* Text block *
==========
Here is a hint: It is inherent to the market, but enhanced by a positively reinforcing feedback loop of history. Here is another hint: You cant hold it in your hand, like an A0 stepping of a device, and you cant point at it like a foundry with the most advanced manufacturing processes created from $15 billion to $20 billion worth of concrete, steel, and wafer etching equipment and a whole lotta people in bunny suits.

No, the most important thing that the semiconductor industry delivers and has consistently delivered for over five decades is optimism. And unlike a lot of chips these days, there is no shortage of it despite the serious challenges that the industry is facing.
==========
* Data shown *
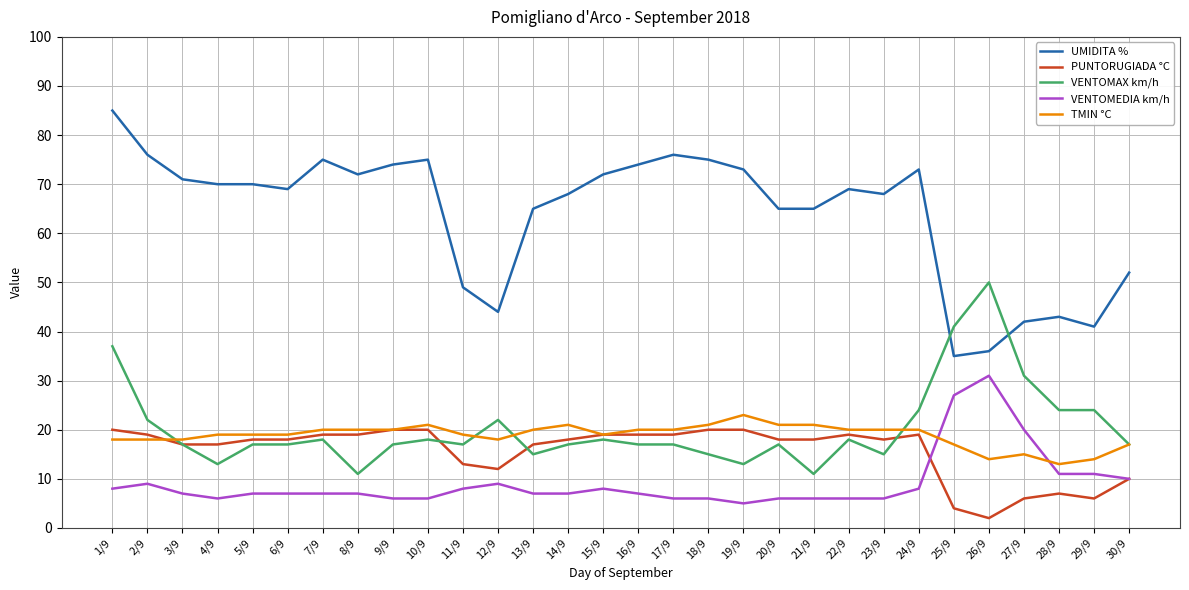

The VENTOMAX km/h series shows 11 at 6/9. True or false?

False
==========
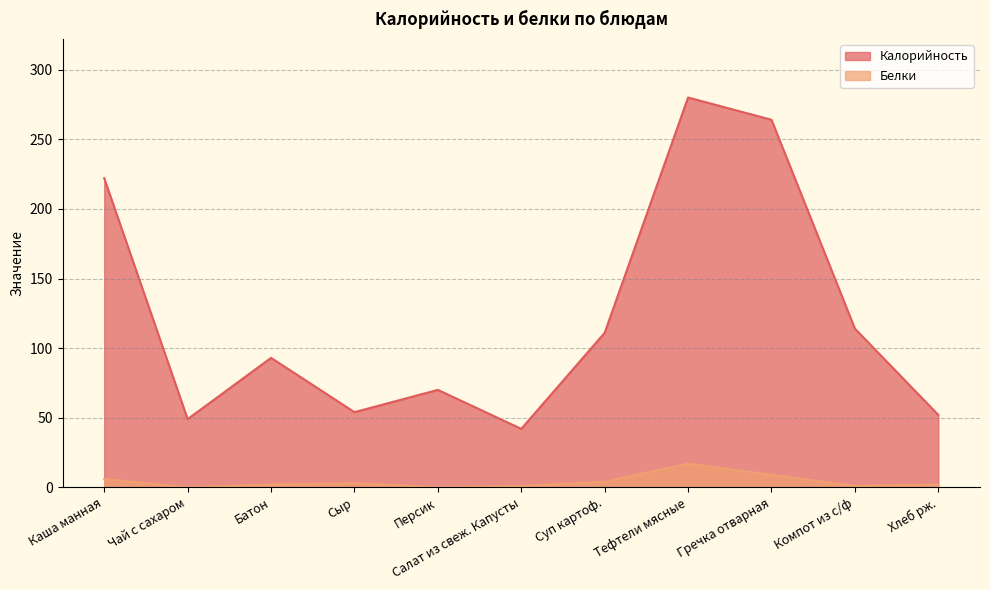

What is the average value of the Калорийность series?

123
==========
* Exercise requirements *
1 – Restate word for word the part of the semiconductor industry passage from "No, the most" up to and including "industry is facing.".
2 – According to the semiconductor industry passage, what is the most important thing the industry has consistently delivered for over five decades?
3 – Write what comes next in the semiconductor industry passage, picking up after its final sentence.

* Responses for each task *
1 –
No, the most important thing that the semiconductor industry delivers and has consistently delivered for over five decades is optimism. And unlike a lot of chips these days, there is no shortage of it despite the serious challenges that the industry is facing.

2 – Optimism.

3 –
By optimism we do not mean the kind of future poisoning that company founders and chief executives sometimes succumb to when they spend too much time in the future that is not yet here without seeing the consequences of the technologies they are in the process of inventing. And we certainly do not mean the zeal that others exhibit when they think that information technology can solve all of our problems. It cant, and it often makes some things worse as it is making other things better, as all technologies have done since humanity first picked up a stick. It is the arm that swings the stick both ways to plant a seed or to crush a skull. So it is with the Internet, social media, artificial intelligence, and so on.

The optimism that we are speaking of in the semiconductor industry is usually stripped bare of such consequences, with the benefits all emphasized and the drawbacks mostly ignored except possibly when considering the aspects of climate change and how compute, storage, and networking are an increasingly large part of our lives, and something that represents an ever-enlargening portion of business and personal budgets and consequently an embiggening part of the energy consumption on the planet. Semiconductor makers turn this drawback more computers requiring more power and cooling into a cause for driving innovation as hard as it can be done.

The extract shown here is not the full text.